***** RECORD LIST

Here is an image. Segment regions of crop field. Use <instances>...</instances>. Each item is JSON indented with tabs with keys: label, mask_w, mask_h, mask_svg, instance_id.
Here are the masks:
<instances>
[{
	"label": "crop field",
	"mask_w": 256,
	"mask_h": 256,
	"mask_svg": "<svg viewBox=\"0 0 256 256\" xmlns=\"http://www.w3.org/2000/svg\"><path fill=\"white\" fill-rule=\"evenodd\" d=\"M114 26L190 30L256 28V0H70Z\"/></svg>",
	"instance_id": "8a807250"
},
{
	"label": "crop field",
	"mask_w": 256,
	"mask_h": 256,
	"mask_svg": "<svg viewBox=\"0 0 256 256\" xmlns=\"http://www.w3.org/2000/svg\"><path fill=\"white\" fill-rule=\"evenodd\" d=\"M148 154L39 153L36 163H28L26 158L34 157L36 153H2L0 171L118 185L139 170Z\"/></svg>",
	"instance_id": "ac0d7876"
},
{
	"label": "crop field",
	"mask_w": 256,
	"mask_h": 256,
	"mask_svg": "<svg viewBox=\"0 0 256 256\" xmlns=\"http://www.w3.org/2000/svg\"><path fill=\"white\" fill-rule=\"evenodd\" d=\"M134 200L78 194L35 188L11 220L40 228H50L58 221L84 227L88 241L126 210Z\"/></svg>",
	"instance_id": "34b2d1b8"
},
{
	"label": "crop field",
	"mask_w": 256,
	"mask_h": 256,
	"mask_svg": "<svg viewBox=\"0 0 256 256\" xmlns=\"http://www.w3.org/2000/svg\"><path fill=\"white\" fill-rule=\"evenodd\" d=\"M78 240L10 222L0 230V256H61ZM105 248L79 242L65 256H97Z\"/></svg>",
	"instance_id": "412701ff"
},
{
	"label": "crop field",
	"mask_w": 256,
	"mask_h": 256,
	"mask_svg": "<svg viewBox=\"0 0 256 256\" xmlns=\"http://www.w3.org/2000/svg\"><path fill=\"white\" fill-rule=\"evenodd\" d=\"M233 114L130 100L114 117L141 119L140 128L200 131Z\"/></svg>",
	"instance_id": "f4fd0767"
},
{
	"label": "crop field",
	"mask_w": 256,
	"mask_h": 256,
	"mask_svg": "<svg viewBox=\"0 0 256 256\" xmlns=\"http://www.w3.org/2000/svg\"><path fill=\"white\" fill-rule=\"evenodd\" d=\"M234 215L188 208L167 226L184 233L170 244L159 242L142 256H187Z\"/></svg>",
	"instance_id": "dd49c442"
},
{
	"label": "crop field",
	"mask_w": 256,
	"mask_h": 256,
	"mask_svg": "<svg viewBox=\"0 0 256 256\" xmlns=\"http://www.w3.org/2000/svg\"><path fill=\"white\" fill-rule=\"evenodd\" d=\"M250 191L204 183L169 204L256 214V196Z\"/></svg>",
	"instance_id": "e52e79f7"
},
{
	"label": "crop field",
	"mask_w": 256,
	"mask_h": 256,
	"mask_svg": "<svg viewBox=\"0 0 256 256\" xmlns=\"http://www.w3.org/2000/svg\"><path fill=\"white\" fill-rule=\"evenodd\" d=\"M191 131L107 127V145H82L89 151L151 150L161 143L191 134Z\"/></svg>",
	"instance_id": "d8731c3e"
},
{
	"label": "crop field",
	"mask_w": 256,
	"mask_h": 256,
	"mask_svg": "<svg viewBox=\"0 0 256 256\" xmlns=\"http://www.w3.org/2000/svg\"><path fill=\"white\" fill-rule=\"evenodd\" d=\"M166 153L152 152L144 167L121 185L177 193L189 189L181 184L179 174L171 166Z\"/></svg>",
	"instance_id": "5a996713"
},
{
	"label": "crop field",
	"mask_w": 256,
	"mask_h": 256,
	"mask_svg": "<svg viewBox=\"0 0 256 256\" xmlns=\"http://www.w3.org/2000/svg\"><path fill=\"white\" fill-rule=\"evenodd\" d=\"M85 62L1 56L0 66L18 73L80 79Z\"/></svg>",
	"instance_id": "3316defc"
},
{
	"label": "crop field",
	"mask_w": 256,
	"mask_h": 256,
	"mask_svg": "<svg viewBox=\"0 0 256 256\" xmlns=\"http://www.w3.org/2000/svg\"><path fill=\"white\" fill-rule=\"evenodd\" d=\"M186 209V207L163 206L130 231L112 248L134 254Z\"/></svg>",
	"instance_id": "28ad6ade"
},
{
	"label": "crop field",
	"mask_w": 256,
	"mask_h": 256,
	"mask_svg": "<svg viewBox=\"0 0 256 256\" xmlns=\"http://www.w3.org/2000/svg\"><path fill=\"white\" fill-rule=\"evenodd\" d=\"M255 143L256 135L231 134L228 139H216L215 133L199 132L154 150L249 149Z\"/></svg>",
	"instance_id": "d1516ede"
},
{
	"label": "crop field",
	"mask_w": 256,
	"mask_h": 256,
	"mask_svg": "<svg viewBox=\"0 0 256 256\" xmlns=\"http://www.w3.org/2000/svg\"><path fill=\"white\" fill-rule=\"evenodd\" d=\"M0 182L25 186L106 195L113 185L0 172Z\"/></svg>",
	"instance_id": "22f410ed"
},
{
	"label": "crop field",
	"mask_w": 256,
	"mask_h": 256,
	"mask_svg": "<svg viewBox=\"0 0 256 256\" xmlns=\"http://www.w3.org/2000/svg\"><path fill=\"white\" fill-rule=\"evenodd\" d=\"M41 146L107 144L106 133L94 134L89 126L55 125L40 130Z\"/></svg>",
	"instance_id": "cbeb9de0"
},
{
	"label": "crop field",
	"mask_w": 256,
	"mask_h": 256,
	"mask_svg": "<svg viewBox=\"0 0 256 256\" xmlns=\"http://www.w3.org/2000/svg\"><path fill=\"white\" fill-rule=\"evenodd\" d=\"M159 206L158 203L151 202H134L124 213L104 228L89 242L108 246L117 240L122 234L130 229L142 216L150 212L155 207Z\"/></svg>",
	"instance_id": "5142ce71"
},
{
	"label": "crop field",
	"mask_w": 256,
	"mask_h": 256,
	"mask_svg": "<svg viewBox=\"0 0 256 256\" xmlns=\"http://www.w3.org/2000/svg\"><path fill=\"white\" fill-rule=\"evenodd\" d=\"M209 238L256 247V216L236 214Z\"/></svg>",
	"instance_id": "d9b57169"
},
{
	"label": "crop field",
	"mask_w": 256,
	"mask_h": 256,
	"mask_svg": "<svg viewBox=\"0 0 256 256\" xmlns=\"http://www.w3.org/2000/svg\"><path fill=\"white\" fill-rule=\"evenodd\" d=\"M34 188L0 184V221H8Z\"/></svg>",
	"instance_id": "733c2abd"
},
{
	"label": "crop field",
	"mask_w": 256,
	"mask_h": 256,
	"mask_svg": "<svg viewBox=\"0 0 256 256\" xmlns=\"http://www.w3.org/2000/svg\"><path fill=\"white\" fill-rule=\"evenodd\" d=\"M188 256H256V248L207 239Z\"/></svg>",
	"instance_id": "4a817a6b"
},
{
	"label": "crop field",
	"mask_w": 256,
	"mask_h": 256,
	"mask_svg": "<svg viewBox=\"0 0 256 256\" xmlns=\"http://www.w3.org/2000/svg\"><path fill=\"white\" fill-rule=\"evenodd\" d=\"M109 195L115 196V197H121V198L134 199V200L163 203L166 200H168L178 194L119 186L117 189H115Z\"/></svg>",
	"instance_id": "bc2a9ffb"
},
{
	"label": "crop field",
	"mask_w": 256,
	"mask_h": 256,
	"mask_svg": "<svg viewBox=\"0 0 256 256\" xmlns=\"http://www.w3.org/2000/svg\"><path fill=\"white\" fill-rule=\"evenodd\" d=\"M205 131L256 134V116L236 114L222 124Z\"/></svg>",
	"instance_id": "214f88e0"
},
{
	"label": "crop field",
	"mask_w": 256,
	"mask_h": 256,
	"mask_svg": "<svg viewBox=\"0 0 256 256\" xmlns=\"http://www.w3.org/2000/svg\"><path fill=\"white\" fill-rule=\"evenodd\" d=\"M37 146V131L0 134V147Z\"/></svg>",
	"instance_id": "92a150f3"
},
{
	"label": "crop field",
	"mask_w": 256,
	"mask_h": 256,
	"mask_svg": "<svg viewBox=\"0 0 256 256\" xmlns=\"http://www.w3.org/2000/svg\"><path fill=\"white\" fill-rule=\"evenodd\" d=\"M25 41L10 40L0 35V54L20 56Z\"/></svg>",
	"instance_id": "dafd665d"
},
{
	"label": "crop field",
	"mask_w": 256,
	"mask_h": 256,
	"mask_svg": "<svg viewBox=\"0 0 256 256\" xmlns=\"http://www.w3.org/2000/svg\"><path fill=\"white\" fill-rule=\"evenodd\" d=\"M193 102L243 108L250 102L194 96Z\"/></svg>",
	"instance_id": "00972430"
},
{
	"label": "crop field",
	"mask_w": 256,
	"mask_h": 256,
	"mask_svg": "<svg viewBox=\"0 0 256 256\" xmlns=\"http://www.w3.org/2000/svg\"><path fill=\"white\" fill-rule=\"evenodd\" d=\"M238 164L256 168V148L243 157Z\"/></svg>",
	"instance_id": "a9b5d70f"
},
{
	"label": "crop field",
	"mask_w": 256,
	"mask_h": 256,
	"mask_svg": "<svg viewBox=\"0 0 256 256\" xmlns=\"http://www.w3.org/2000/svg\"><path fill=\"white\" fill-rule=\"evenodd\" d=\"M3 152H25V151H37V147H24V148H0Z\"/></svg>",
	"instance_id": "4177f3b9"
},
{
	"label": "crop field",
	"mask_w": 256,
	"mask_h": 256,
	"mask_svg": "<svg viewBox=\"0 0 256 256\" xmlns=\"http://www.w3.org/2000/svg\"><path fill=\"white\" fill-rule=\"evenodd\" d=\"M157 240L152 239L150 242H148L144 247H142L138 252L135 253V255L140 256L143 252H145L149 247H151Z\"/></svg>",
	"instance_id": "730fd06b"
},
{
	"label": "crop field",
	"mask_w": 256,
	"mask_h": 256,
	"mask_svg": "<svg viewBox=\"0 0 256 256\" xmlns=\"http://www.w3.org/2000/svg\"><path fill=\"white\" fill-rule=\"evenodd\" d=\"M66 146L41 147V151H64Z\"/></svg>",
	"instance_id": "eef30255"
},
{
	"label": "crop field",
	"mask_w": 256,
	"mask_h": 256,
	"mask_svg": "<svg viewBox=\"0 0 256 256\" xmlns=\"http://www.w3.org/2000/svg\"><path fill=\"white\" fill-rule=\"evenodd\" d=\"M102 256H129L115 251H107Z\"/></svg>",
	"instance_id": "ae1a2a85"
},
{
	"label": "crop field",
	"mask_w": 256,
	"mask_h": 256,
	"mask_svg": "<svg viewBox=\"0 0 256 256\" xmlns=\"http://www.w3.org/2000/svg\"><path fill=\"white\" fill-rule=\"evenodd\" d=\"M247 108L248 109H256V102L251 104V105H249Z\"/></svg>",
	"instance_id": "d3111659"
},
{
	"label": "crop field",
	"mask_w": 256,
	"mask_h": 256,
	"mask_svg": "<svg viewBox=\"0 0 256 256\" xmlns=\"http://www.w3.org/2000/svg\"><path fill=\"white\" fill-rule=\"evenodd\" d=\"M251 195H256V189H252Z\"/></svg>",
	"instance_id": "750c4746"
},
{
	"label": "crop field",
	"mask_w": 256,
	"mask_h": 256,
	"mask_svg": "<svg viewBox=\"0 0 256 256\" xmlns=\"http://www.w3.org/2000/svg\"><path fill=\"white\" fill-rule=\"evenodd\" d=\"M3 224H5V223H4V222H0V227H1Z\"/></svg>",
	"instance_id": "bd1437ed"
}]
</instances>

**********

## THE REQUEST
Report every line of the listing above that contains the string "Here", matching uppercase and lowercase exactly.

## REPLY TO THE EXERCISE
Here is an image. Segment regions of crop field. Use <instances>...</instances>. Each item is JSON indented with tabs with keys: label, mask_w, mask_h, mask_svg, instance_id.
Here are the masks:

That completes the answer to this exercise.